The Buffalo area was inhabited before the 17th century by the Native American Iroquois tribe and later by French settlers. The city grew significantly in the 19th and 20th centuries as a result of immigration, the construction of the Erie Canal, the construction of rail transportation, and its close proximity to Lake Erie. This growth provided an abundance of fresh water and an ample trade route to the Midwestern United States while grooming its economy for the grain, steel and automobile industries that dominated the city's economy during the 20th century. Since the city's economy relied heavily on manufacturing, deindustrialization in the latter half of the 20th century led to a steady decline in population. While some manufacturing activity remains, Buffalo's economy has transitioned to service industries with a greater emphasis on healthcare, research and higher education, which emerged following the Great Recession.

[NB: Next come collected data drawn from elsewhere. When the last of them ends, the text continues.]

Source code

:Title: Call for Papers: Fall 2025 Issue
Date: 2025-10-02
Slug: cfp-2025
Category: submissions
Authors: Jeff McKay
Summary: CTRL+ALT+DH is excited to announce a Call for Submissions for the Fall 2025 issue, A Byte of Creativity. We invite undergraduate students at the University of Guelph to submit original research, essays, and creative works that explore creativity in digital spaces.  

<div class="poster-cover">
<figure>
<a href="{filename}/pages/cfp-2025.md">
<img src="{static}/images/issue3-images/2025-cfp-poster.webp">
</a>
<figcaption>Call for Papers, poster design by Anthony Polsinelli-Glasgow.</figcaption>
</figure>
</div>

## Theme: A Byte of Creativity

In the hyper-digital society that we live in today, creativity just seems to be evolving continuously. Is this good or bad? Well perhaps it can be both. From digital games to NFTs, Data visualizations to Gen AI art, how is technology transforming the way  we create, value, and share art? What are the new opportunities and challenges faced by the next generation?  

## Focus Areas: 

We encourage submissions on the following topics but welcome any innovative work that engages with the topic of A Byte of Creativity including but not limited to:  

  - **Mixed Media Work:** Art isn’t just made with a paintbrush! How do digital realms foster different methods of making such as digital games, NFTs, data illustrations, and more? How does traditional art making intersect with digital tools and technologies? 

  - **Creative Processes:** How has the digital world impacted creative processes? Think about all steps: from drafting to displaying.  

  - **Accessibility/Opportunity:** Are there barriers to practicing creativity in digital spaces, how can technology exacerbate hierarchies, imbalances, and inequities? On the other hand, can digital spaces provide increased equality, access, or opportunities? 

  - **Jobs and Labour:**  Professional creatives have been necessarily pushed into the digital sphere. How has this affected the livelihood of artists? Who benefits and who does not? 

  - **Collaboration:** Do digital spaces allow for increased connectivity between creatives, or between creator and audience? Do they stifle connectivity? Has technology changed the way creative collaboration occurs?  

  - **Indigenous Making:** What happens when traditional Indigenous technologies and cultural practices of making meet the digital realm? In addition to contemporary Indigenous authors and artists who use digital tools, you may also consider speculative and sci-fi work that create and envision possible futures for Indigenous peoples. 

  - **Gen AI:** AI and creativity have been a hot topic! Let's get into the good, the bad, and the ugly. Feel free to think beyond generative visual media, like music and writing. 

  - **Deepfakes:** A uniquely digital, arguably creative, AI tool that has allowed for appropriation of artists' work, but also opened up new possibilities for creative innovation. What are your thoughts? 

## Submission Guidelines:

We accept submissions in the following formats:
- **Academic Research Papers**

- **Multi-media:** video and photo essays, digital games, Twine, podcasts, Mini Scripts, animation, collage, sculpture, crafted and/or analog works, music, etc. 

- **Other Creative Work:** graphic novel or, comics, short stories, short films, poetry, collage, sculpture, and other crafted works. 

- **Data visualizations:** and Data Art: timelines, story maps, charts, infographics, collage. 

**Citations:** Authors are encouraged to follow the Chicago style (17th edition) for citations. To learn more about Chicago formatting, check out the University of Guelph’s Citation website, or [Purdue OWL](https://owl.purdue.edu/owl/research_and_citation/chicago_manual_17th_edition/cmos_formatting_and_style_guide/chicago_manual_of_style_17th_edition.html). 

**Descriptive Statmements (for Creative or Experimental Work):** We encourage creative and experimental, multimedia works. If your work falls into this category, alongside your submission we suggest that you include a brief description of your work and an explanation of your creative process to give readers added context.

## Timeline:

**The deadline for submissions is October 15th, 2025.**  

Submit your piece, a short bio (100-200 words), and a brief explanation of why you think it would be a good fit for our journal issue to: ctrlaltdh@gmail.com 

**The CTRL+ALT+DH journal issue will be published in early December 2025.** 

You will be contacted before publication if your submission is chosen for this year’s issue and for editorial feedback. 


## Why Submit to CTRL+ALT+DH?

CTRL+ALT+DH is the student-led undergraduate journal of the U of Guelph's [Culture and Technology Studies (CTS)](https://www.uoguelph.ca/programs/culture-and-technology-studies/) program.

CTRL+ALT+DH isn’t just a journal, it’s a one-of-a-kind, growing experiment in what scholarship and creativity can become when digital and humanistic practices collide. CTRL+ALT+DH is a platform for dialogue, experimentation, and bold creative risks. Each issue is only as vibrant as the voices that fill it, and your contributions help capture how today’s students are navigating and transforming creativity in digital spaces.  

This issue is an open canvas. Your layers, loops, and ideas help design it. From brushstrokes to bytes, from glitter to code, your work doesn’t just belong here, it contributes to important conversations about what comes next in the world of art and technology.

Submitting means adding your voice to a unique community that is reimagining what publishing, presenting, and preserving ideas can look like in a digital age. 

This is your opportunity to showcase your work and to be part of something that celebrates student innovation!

Buffalo is located on the eastern shore of Lake Erie, at the head of the Niagara River, and 16 miles south of Niagara Falls. Buffalo is recognized for its early embrace of electric power, owing to the nickname "the City of Light." The city is also famous for its urban planning and layout by Joseph Ellicott, an extensive system of parks designed by Frederick Law Olmsted, as well as significant architectural works spanning multiple centuries. It is a cultural center blending Northeastern and Midwestern United States traditions, with dozens of prominent annual festivals (including Taste of Buffalo and Allentown Art Festival), two professional sports teams (Buffalo Bills and Buffalo Sabres), and a long-standing music and arts scene.
The city of Buffalo received its name from a nearby creek called Buffalo Creek. British military engineer Captain John Montresor made reference to "Buffalo Creek" in his 1764 journal, which may be the earliest recorded appearance of the name.